«Appena libero andrò sulla sua tomba»

Il ricordo di Paolo Del Mese che fu suo referente locale e sottosegretario in due Governi da lui presieduti

SALERNO. È un Paolo Del Mese commosso quello che tramite il suo avvocato, Massimo Torre, ricostruisce gli anni al fianco di Giulio Andreotti in un ricordo fatto di legami personali prima ancora che di condivisioni politiche. Andreotti lo volle sottosegretario nei suoi governi a cavallo tra gli anni Ottanta e Novanta e i rapporti tra i due furono strettissimi, tanto che il “divo Giulio” fu tra gli ospiti al matrimonio della figlia di Del Mese nel 2007 e c’era anche all’inaugurazione del Villaggio del Sole. Ristretto ai domiciliari per l’inchiesta sul crac Amato, l’ex Dc salernitano racconta attraverso il suo legale di un Andreotti che, nonostante il prestigio dei ruoli, «era persona affabile, molto generosa e disponibile, oltre che di grande intelligenza e umorismo». Nel campionario dei ricordi conserva centinaia di momenti, gag ed aneddoti che ora intende raccogliere in un libro in cui ripercorrere l’esperienza politica e umana vissuta insieme. Fino a un anno fa, quando la vicenda giudiziaria ha imposto di interrompere i rapporti, si sentivano più o meno ogni mese: «Ho di lui un ricordo bellissimo – ha detto ieri – sia per la vicinanza nell’attività politica che per il forte legame umano. Oggi sento il rammarico di non poter essere ai suoi funerali, ma la visita sulla sua tomba sarà una delle prime cose che farò appena avrò riacquistato la libertà».

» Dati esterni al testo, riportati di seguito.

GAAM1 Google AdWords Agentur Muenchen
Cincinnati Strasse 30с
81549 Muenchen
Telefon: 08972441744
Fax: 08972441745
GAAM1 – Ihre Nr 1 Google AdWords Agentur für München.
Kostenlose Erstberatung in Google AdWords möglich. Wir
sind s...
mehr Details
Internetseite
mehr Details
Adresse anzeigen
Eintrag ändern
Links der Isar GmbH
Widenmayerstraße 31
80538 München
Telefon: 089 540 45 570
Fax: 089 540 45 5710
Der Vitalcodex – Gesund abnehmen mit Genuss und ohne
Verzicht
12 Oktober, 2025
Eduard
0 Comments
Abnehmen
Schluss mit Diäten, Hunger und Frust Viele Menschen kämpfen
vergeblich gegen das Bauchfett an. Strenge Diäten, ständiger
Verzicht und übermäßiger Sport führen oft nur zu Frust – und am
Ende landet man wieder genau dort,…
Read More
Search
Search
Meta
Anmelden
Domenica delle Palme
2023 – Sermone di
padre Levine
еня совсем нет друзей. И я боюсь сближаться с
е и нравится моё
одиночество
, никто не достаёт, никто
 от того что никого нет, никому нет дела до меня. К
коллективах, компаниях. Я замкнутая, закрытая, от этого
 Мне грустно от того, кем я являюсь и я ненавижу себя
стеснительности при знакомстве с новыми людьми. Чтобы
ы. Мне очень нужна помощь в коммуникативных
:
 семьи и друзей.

Una volta al mese, fino al natale del 2010, andava a fargli visita a Palazzo Giustiniani anche Pino Pizza. «Il Presidente - racconta – aveva simpatia per me, perché in qualità di delegato del Movimento giovanile entrai a far parte della direzione nazionale della Dc agli inizi degli anni Settanta. Del movimenti giovanile, infatti, Andreotto era stato il primo delegato nel lontano 1947». Pizza riferisce di un episodio poco conosciuto: «Mi raccontò del suo rapporto con De Gasperi, che nel 1946 lo inviò a Bari per convincere Aldo Moro a candidarsi con la Dc». Missione che Andreotti portò a termine con successo. «E’ un pezzo di storia del Paese che va via. Era un uomo di grande cultura, è stato un protagonista della storia d’Italia. Mi ha parlato molto del suo processo, del lungo calvario fino all’assoluzione. Era affabile, ma al tempo stesso timido e riservato. Aveva un forte senso dell’ironia che applicava per primo a se stesso».

Di Andreotti in provincia di Salerno si serba anche il ricordio della sua partecipazione alla Festa dell’Amicizia a Pontecagnano.«Andammo ad aspettarlo all’uscita dell’autostrada e ci recammo a casa Del Mese - ricorda Eugenio Colucci, sindaco di Pontecagnano Faiano dal 1988 al 1989, già segretario provinciale della Democrazia Cristiana.- da lì, a piedi, ci dirigemmo a piazza Risorgimento. Mano mano che si procedeva, sempre più persone si radunavano intorno ad Andreotti, aveva una grande capacità di attrarre le persone, era carismatico. Ricordo che una donna gli si avvicinò e lo salutò calorosamente e lui, con cordialità e semplicità, le chiese “Come sta Agostino?” Io non conoscevo quella donna, poi seppi che era la moglie Di Bartolomei». Nella Dc ebbe molti avversari, tra questi l’ex presidente del Consiglio Ciriaco De Mita. «Il dissidio, anche profondo, con Andreotti è stato, però, sempre ed esclusivamente di natura politica e mai di carattere personale. Devo anche dire - ha aggiunto De Mita - che non mi ha mai influenzato nel giudizio e nei rapporti, il cosiddetto cinismo che gli veniva attribuito».